Le trafic en tonnes-kilomètres a diminué de 3,3% par rapport à janvier 2019, marquant le 10ème mois consécutif de baisse pour le secteur. On note également une nette accélération de la chute, qui se limitait à -1,4% au mois de décembre. Parallèlement, les capacités ont augmenté de 0,9% en janvier. Le coefficient de remplissage a ainsi régressé de 1,9 point à 45%.

Un choc ressenti à partir du mois de février

Selon l’IATA, la crise du coronavirus n’a qu’une portée limitée sur les résultats de janvier. La faiblesse du trafic s’explique essentiellement par les dates du Nouvel An chinois, plus précoce qu’en 2019. Les usines ont fermé plus tôt que l’an dernier, d’où une diminution des volumes.

L’impact des mesures prises pour contrer l’épidémie de coronavirus devrait en revanche se faire nettement sentir en février. D’une part, les usines sont restées fermées en Chine plus longtemps que prévues en raison du confinement décidé dans certaines provinces : il y a donc eu moins de marchandises à transporter. D’autre part, les compagnies aériennes ont interrompu leurs services sur certaines destinations.

"Les jours difficiles sont devant nous", prévient Alexandre de Juniac, directeur général et CEO de l’IATA, en précisant que de nombreuses incertitudes planent sur la suite des événements. La suspension pour 30 jours de tous les voyages d’étrangers depuis l’Europe (espace Schengen) vers les États-Unis à partir du 13 mars, annoncée par Donald Trump, confirme le danger.

Un secteur très exposé

Le fret aérien est d’autant plus exposé que la Chine pèse lourd dans cette industrie. Des secteurs comme l’automobile, le luxe ou les semi-conducteurs, très touchés par la paralysie des usines, sont traditionnellement d’importants consommateurs de fret aérien. D’autre part, le poids de la Chine dans l’économie mondiale s’est globalement fortement accru par rapport à l’épidémie de SRAS de 2003.

Source : IATA

L’IATA anticipe notamment des conséquences très négatives en termes de trafic sur les axes Asie-Europe et Asie-Amérique du Nord, qui représente à eux deux plus de 40% du trafic international. Mais compte tenu de l’extension rapide du virus dans toutes les régions du monde, aucune ne devrait être épargnée. Les trois grands marchés mondiaux du fret aérien, à savoir l’Amérique du Nord, l’Asie et l’Europe, sont désormais dans la tourmente.

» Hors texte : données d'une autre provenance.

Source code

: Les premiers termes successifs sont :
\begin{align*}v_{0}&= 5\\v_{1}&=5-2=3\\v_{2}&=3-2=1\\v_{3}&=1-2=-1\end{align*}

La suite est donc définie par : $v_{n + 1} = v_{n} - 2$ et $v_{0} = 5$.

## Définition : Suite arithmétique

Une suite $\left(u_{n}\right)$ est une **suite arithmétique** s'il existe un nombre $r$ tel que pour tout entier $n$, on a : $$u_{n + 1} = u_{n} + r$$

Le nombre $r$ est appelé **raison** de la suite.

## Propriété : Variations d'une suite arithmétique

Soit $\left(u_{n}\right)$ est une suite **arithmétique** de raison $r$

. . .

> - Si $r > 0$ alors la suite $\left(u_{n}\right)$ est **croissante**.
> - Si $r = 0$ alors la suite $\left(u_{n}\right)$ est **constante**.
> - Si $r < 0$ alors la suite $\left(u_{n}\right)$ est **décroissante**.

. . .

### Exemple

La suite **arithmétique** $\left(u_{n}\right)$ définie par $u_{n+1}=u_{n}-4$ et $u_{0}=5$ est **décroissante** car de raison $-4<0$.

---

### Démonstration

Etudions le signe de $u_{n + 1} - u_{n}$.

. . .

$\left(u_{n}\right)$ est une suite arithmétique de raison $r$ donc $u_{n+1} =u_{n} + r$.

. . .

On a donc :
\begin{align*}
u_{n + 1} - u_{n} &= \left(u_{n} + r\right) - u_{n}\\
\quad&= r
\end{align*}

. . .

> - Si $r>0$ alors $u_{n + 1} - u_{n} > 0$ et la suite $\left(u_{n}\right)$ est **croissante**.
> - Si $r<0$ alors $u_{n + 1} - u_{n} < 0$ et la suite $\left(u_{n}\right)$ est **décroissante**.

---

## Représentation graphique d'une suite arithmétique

Quel sera l’impact de la crise sur les prix de transport ? Dans le sens Europe-Asie, notre base de données Upply révèle une chute des taux de fret depuis le mois de janvier qui devrait se prolonger. En revanche, dans le sens Asie-Europe, les prix devraient repartir à la hausse. Le redémarrage progressif des usines en Chine, alors que les capacités disponibles restent limitées en raison des restrictions sur les vols passagers, favorisera cette tendance.

L’Afrique encore épargnée en janvier

En janvier, les compagnies aériennes les plus touchées par le déclin étaient celles d’Asie-Pacifique (voir le tableau ci-dessous), même si la demande est légèrement positive en données corrigées des variations saisonnières. On note d’ailleurs la même tendance pour les transporteurs d’Amérique du Nord. Du côté de l’Europe, en revanche, la chute se confirme en données brutes comme en données corrigées. Les compagnies du Moyen-Orient enregistrent également une baisse, et l’IATA souligne leur exposition significative à l’impact du Covid-19, compte tenu du rôle de hub de cette région.

Deux régions, enfin, sont en zone positive : l’Amérique latine et surtout l’Afrique, dont les compagnies aériennes enregistrent la plus forte hausse de toutes les régions pour le 11ème mois consécutif. La faiblesse des informations sur l’épidémie de coronavirus dans cette zone ne permet pas de mesurer précisément le risque pour les mois qui viennent, mais compte tenu des liens de ce continent avec la Chine, on voit mal comment la crise pourrait durablement épargner l’Afrique.